The Financial Accounting Standards Board has closed a loophole in accounting standards that Lehman Brothers is accused of leveraging to hide billions of dollars of debt as it spiraled into bankruptcy.

FASB issued Accounting Standards Update No. 2011-03 to improve the financial reporting of repurchase agreements, also called “repos,” or other transactions that govern the transfer and repurchase of financial assets. The new guidance gives companies some new parameters to consider in determining whether a transfer is in fact a sale of an asset, and therefore qualifies for sale treatment, or whether an entity has retained some control over the asset and therefore cannot claim to have sold it.

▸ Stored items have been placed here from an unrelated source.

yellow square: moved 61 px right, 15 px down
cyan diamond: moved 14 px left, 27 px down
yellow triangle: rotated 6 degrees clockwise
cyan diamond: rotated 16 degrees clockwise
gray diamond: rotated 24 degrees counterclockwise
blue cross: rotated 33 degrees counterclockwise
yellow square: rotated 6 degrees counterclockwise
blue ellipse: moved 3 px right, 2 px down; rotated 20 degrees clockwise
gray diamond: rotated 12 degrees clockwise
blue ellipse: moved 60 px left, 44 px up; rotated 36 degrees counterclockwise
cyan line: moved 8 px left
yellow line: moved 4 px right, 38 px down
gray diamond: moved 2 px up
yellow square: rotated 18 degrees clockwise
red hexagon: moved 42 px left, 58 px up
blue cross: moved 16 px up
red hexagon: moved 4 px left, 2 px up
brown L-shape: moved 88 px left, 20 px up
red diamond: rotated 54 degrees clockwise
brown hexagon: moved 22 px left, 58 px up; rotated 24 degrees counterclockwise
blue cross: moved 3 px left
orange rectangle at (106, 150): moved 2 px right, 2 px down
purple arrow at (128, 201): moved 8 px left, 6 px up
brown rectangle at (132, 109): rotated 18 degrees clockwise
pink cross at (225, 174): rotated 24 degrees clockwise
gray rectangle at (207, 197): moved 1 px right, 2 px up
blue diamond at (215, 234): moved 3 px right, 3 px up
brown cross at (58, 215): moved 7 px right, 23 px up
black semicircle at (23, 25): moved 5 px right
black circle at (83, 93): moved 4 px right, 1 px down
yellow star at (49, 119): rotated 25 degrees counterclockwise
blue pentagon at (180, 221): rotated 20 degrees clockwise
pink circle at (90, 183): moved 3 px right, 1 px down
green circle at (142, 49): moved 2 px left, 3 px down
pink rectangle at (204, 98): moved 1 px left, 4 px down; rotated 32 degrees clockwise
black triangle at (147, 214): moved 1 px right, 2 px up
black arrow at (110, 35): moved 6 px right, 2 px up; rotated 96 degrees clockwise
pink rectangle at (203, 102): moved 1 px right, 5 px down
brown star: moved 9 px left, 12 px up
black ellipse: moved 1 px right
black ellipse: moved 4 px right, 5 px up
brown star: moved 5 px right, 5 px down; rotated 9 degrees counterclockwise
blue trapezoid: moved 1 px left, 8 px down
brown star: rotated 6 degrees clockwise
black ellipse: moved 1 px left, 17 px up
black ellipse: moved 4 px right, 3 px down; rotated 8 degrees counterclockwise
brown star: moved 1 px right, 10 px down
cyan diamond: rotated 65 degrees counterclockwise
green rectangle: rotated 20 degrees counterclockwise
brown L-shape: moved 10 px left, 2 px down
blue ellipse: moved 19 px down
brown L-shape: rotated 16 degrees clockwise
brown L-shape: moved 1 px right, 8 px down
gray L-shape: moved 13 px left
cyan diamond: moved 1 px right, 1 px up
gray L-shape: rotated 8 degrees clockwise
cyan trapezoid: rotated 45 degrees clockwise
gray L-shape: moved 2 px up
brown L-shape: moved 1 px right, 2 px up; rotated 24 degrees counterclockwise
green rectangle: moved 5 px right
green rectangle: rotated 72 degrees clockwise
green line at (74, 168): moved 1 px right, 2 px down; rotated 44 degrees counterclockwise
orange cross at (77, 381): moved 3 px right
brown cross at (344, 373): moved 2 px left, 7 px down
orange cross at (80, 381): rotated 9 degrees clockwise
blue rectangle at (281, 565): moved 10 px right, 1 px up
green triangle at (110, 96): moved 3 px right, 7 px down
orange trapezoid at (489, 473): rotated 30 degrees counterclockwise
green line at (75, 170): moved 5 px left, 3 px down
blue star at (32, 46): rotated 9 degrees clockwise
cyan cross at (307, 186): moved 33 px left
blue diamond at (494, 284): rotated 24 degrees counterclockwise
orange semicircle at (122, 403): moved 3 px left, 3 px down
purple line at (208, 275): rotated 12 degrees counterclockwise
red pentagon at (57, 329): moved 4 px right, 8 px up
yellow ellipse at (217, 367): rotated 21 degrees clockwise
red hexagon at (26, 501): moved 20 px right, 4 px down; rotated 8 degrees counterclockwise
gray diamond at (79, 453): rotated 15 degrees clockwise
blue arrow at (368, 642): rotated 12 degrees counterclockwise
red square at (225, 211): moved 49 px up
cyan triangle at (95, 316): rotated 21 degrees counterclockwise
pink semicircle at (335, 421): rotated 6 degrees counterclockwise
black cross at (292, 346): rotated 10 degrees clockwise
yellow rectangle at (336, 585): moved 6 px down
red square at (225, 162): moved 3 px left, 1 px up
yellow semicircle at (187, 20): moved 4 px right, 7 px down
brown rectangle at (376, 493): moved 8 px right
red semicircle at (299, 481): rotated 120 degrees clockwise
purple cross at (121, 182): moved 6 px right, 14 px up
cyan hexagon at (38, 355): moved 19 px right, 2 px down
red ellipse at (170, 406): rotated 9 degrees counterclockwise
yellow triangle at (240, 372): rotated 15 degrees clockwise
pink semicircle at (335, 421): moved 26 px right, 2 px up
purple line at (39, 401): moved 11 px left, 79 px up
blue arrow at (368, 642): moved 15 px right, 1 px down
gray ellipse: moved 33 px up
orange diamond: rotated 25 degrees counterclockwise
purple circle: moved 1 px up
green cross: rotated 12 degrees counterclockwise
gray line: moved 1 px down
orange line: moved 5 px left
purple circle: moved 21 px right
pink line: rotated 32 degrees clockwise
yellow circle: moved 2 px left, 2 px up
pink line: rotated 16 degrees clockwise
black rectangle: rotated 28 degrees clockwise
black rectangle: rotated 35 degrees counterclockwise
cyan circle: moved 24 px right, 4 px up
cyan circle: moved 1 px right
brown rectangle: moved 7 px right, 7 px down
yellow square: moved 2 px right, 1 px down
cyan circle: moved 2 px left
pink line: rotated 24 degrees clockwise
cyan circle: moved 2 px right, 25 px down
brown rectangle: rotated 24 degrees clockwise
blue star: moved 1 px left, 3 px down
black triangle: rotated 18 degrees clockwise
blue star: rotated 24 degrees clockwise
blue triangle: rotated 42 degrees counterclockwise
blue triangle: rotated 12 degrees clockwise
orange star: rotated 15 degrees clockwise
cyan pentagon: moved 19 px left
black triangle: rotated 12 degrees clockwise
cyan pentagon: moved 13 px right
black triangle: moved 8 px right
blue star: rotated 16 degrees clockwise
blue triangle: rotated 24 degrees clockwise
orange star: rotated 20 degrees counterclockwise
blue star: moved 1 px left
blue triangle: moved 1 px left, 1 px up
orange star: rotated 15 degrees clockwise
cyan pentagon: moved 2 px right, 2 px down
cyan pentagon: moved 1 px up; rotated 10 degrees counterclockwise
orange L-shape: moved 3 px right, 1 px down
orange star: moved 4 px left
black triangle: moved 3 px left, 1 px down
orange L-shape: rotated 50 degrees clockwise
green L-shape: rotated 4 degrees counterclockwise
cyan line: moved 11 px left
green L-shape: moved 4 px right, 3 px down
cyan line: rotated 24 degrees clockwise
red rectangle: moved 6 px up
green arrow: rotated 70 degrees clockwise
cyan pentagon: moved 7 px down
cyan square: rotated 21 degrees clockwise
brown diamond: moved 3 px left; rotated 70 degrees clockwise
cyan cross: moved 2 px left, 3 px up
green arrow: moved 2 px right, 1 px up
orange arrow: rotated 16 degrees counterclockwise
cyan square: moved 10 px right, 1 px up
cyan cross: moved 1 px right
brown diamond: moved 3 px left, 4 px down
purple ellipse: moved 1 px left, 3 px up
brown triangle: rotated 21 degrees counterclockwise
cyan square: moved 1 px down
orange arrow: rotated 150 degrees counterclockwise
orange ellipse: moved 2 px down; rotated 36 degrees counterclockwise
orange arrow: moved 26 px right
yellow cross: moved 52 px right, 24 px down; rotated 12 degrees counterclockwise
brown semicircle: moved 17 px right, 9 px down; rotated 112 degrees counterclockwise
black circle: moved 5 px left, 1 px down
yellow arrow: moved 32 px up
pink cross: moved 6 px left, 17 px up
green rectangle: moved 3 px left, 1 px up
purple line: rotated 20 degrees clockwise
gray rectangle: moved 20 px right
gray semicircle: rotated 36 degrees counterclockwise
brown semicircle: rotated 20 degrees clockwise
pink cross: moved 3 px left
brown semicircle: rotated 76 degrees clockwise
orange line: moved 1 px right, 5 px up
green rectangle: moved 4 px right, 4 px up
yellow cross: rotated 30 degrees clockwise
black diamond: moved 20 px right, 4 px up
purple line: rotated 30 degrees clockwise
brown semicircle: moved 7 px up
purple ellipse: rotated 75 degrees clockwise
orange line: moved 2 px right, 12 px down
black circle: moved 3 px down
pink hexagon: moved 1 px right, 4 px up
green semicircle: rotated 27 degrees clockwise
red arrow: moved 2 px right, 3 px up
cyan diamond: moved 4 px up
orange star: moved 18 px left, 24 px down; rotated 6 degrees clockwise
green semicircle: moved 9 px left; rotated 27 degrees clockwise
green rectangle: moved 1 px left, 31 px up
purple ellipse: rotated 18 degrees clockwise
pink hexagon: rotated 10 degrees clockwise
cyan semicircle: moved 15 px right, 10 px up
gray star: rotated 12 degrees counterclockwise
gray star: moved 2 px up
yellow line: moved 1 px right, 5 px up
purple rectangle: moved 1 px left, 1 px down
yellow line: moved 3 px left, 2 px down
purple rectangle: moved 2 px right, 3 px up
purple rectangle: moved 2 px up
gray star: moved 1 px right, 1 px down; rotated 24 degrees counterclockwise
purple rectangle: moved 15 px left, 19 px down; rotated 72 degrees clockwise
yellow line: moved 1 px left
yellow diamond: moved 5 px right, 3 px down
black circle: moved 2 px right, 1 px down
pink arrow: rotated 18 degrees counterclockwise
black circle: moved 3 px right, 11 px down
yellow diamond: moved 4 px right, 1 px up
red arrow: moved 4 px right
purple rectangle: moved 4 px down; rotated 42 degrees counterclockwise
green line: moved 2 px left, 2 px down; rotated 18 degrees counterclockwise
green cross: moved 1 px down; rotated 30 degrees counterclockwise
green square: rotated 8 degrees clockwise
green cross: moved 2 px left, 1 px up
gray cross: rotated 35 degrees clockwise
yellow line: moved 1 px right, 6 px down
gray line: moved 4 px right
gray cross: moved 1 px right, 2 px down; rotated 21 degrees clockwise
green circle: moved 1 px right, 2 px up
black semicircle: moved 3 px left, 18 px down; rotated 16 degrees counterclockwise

Lehman's “Repo 105” and “Repo 108” transactions moved securities off the balance sheet for short intervals around financial reporting dates in 2007 and 2008 to dress up the balance sheet, according to Lehman's bankruptcy examiner. The company relied on a narrow interpretation of Financial Accounting Statement No. 140, which governed when a transaction could be treated as a sale and when it should be treated instead as a short-term financing arrangement. FAS 140 has since been codified into the Accounting Standards Codification.

Financial institutions routinely transfer securities under short-term arrangements to finance immediate liquidity needs. FAS 140 told companies to focus on who controls a particular asset to determine whether its transfer should be treated as a financing arrangement or a sale.

FASB says the new guidance improves the accounting for repos by removing from the assessment of effective control the criteria that requires the transferor to have the ability to repurchase or redeem the financial assets. “The new guidance improves transparency by eliminating consideration of the transferor's ability to fulfill its contractual rights and obligations from the criteria in determining effective control,” said FASB Chairman Leslie Seidman in a statement.

Lehman turned to a U.K. law firm, Linklaters, to get legal opinion supporting its interpretation of U.S. Generally Accepted Accounting Principles and worked with a European broker-dealer to effect the repo transactions. The state of New York has filed a civil suit against Ernst & Young, Lehman's audit firm, claiming helped Lehman commit accounting fraud with the repo transactions. Ernst & Young has promised to mount a full defense.